- QUOTED PASSAGE -

MIMD Architectures - CS 61C Course Notes

1Learning Outcomes¶

Identify the key components of a multicore processor: cores that execute streams of instructions independently but share memory.
Know that in a multicore processor, cores have separate L1/L2 caches but often share an L3 cache.
Give examples of different parallel computing systems, e.g., multicore, datacenter, supercomputer.

🎥 Lecture Video

One of the goals of this course is to teach you how to program a computer well enough to increase performance. We recommend reviewing the Iron Law of Processor Performance, which identifies the different components to reducing program execution time:

\frac{\text{time}}{\text{program}} = \frac{\text{instructions}}{\text{program}} \cdot \frac{\text{cycles}}{\text{instructions}} \cdot \frac{\text{time}}{\text{cycles}}

(1)

To improve performance, we could design our architecture as follows:

Increase clock rate, $f_s$ , thereby reducing the time per cycle. If you were a computer engineer building a system, the first thing you might do to increase performance is change the “heart rate” by turning the crank on the clock speed.
For today’s technology, we’ve reached the practical maximum—about 5GHz for general-purpose computers. We have essentially stopped there because of power dissipation and the power wall, i.e., we simply cannot keep these chips cool enough to go much faster. See Figure 1.

- EXERCISES TO COMPLETE -
1. Answer these questions from the course notes on MIMD architectures:
(a) Which cache do the cores of a multicore processor often share?
(b) What is the practical maximum clock rate for general-purpose computers?
(c) Which law do the notes recommend reviewing?
2. For each statement, say whether it agrees with the course notes on MIMD architectures, and quote the words that decide it.
(a) The cores of a multicore processor have separate L1/L2 caches.
(b) Increasing the clock rate increases the time per cycle.
(c) Power dissipation is one reason clock speeds have stopped rising.
3. Write the next part of the course notes on MIMD architectures, following on from their last sentence.
The entries that follow have no connection to the course notes on MIMD architectures.

- DATASET RECORDS -
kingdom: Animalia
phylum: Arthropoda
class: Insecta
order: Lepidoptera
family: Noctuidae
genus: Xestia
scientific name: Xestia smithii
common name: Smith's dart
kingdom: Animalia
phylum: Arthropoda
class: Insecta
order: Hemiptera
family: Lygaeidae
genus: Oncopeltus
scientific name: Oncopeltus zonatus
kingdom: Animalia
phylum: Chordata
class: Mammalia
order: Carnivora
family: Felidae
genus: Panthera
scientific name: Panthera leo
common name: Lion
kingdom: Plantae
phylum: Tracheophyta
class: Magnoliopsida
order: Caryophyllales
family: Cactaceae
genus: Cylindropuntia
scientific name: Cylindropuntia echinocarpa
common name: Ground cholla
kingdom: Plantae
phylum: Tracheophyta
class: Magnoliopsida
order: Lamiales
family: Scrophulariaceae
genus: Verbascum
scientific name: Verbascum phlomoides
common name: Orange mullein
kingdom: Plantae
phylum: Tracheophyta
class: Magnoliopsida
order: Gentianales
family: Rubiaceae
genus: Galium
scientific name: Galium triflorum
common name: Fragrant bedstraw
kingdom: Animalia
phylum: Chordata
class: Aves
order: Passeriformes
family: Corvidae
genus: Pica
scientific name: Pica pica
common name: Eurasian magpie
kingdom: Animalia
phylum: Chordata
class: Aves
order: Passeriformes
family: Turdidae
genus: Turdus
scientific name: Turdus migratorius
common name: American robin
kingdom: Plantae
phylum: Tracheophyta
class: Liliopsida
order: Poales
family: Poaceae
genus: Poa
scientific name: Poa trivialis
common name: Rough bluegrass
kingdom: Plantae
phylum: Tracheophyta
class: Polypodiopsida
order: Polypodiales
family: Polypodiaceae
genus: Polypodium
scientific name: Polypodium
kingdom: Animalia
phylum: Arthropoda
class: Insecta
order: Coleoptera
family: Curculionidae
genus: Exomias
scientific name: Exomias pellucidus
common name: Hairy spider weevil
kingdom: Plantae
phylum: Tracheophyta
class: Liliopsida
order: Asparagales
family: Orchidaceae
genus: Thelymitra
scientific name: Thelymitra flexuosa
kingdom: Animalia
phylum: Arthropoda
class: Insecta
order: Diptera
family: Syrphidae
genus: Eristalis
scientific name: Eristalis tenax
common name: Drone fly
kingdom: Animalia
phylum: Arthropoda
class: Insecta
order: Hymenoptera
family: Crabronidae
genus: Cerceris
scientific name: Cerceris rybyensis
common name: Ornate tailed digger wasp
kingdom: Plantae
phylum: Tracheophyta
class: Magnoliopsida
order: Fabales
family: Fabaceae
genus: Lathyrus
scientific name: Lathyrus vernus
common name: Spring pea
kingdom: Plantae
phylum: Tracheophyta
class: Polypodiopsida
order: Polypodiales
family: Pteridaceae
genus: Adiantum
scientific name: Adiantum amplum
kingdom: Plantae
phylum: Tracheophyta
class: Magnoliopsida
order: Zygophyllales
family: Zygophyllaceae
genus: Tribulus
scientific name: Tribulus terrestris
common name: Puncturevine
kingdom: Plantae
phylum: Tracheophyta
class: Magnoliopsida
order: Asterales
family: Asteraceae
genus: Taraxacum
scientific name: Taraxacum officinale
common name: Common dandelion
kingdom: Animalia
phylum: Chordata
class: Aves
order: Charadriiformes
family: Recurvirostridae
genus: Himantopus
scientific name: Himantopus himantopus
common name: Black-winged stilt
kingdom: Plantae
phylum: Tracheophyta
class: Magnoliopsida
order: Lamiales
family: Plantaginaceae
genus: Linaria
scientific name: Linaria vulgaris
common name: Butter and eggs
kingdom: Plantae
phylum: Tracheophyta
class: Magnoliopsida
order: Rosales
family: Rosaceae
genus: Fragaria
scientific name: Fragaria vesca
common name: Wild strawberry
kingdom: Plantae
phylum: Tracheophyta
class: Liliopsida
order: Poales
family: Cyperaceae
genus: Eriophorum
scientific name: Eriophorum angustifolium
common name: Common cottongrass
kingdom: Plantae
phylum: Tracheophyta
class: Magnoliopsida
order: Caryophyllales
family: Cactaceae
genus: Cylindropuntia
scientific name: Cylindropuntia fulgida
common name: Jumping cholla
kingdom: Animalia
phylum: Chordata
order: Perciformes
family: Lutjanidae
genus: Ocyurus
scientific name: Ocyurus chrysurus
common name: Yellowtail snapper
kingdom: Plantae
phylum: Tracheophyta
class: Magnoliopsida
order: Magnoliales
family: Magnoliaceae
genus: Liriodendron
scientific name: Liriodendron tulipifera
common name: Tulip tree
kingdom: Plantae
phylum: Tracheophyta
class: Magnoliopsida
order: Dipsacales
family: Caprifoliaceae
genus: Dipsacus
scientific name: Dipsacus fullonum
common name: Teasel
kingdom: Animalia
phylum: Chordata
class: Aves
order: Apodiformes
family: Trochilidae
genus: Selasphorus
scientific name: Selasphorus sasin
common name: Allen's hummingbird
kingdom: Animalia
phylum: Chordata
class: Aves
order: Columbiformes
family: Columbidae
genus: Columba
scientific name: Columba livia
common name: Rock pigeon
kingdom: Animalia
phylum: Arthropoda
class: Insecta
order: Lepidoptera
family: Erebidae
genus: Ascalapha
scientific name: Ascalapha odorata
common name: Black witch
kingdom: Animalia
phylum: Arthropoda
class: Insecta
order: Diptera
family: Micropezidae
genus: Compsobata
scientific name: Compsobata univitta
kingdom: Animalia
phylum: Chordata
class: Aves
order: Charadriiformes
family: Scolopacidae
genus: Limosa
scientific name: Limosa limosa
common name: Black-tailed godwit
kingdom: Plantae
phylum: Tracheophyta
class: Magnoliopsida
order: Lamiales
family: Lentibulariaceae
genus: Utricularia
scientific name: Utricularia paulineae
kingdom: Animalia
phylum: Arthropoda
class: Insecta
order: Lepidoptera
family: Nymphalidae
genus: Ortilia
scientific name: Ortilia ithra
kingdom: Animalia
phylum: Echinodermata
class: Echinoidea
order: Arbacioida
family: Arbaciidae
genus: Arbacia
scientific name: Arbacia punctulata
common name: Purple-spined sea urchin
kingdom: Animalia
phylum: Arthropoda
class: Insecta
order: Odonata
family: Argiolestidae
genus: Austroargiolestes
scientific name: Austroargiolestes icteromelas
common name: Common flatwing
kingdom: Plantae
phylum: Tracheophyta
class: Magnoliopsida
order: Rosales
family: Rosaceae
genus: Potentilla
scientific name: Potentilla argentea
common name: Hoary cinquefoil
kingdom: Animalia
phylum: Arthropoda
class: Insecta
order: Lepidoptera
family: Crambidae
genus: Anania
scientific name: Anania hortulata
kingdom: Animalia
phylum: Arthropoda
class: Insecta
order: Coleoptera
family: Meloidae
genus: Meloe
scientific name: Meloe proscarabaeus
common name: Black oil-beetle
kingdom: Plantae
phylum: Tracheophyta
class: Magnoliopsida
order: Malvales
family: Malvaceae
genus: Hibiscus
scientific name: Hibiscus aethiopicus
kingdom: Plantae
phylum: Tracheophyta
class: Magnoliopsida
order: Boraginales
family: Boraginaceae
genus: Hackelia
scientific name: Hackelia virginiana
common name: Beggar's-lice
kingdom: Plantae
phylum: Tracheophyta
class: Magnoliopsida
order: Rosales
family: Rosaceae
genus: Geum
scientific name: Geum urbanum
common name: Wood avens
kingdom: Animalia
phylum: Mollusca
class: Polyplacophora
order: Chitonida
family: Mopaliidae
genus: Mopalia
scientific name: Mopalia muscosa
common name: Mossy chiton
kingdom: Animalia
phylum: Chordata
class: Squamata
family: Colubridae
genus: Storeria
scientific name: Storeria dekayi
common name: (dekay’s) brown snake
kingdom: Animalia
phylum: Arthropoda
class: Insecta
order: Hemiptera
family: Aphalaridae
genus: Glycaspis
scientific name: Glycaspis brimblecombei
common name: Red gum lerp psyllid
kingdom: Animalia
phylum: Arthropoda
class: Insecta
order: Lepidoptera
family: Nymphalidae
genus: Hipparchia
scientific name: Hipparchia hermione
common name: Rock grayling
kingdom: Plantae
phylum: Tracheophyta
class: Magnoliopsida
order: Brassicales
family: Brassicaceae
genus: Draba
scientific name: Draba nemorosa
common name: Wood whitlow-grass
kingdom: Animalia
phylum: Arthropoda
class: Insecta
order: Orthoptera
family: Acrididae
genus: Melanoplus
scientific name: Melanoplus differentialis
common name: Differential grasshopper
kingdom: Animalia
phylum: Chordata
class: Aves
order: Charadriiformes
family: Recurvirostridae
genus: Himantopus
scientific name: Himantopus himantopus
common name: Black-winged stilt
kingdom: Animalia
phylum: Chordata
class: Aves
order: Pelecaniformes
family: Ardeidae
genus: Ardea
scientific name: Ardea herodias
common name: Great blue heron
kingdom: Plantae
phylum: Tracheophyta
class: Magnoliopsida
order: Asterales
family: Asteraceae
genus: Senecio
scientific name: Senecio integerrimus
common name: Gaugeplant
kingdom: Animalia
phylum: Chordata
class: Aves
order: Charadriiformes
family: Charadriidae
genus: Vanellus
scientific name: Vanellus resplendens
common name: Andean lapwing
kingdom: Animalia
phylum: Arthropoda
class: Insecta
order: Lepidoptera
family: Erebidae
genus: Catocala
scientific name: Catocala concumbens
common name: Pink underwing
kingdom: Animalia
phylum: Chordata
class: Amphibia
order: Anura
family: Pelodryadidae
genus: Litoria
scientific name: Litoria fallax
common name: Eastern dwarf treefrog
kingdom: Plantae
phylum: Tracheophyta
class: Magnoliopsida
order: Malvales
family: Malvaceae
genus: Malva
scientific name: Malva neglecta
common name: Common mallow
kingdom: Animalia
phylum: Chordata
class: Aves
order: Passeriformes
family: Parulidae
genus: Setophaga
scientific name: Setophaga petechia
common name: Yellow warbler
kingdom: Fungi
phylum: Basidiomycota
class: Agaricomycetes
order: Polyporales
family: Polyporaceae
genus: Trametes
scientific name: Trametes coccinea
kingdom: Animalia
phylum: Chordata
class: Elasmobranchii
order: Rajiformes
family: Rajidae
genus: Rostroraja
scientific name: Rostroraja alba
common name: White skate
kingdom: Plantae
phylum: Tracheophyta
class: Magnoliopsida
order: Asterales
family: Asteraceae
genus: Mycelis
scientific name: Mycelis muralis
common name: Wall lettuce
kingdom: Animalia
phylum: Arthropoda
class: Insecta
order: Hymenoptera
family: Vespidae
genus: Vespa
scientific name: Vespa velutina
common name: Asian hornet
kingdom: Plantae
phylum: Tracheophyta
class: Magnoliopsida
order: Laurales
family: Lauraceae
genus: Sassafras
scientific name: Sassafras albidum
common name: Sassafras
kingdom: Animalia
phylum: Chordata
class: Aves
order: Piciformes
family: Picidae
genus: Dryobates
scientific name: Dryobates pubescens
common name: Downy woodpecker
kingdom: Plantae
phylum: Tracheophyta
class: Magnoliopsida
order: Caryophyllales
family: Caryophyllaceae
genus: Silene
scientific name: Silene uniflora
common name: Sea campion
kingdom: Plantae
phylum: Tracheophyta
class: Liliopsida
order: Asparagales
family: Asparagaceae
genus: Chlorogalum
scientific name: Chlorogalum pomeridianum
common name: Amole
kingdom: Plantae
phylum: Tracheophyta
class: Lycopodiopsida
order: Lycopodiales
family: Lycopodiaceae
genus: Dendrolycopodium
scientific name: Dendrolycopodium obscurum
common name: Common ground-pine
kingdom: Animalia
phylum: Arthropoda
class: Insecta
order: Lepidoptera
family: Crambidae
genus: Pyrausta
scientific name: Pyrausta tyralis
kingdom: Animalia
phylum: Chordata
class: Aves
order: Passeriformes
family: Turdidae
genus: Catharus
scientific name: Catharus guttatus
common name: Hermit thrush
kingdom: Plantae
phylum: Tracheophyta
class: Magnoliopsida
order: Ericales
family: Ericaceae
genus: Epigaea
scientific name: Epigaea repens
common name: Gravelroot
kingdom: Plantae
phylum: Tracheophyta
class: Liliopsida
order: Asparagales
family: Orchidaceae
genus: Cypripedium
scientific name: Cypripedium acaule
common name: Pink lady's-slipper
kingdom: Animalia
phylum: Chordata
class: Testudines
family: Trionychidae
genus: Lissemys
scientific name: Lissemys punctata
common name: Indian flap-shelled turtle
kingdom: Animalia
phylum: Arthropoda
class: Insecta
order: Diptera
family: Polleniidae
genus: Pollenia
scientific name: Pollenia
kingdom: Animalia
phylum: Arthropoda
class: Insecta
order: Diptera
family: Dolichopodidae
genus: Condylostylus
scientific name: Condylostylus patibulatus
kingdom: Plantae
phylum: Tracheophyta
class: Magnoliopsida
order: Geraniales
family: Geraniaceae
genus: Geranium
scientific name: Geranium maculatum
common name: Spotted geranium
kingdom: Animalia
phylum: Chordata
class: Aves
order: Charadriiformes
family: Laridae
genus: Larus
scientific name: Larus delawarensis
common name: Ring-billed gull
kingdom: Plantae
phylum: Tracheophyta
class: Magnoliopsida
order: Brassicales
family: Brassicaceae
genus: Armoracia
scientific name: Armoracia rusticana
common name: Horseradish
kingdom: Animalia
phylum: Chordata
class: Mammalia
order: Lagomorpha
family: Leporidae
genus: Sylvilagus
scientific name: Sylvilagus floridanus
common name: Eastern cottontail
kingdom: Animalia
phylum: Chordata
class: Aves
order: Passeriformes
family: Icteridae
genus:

- EXERCISE RESPONSES -
1.
(a) The L3 cache.
(b) About 5GHz.
(c) The Iron Law of Processor Performance.

2.
(a) Yes: "cores have separate L1/L2 caches but often share an L3 cache"
(b) No: "thereby reducing the time per cycle"
(c) Yes: "because of power dissipation and the power wall"

3.
Lower CPI, or cycles per instruction. Since we cannot increase the speed at which we complete single instructions, we look at completing multiple instructions in the same cycle. We have briefly discussed instruction-level parallelism^[1]; in this unit, we have also introduced SIMD architectures, where one instruction operates on multiple streams of data. SIMD can be seen as one way of completing multiple instructions in one cycle.
Perform multiple tasks simultaneously. Beyond the iron law, we could leverage multiple CPUs to execute related or unrelated tasks (see below).
Do all of the above: High clock frequency, SIMD, and multiple parallel tasks.

"Multi-line time-series chart titled 50 Years of Microprocessor Data comparing transistor counts, single-thread performance, clock frequency, and core counts over decades, sourced from Karl Rupp microprocessor trend data." — Figure 1:50 Years of Microprocessor Data. Source: Karl Rupp: 42 Years of Microprocessor Trend Data, 2018. GitHub source.

In this section, we discuss how to divide a single program and its data into a parallel space. We introduce two closely related concepts:

(This section) Multicore systems, where a system has multiple processors (i.e., cores) that can run simultaneously; and
(Next section) Multiple threads, i.e., where a program has multiple streams of instructions that can run simultaneously.

Let’s not get ahead of ourselves. Let’s focus just on the hardware for now: multicore.

"Modern machine-structures stack highlighting parallelism: software layers above ISA, hardware organization below, with explicit multicore, vector, and accelerator-style parallel components." — “New-School” Machine Structures leverage parallelism in both software and hardware.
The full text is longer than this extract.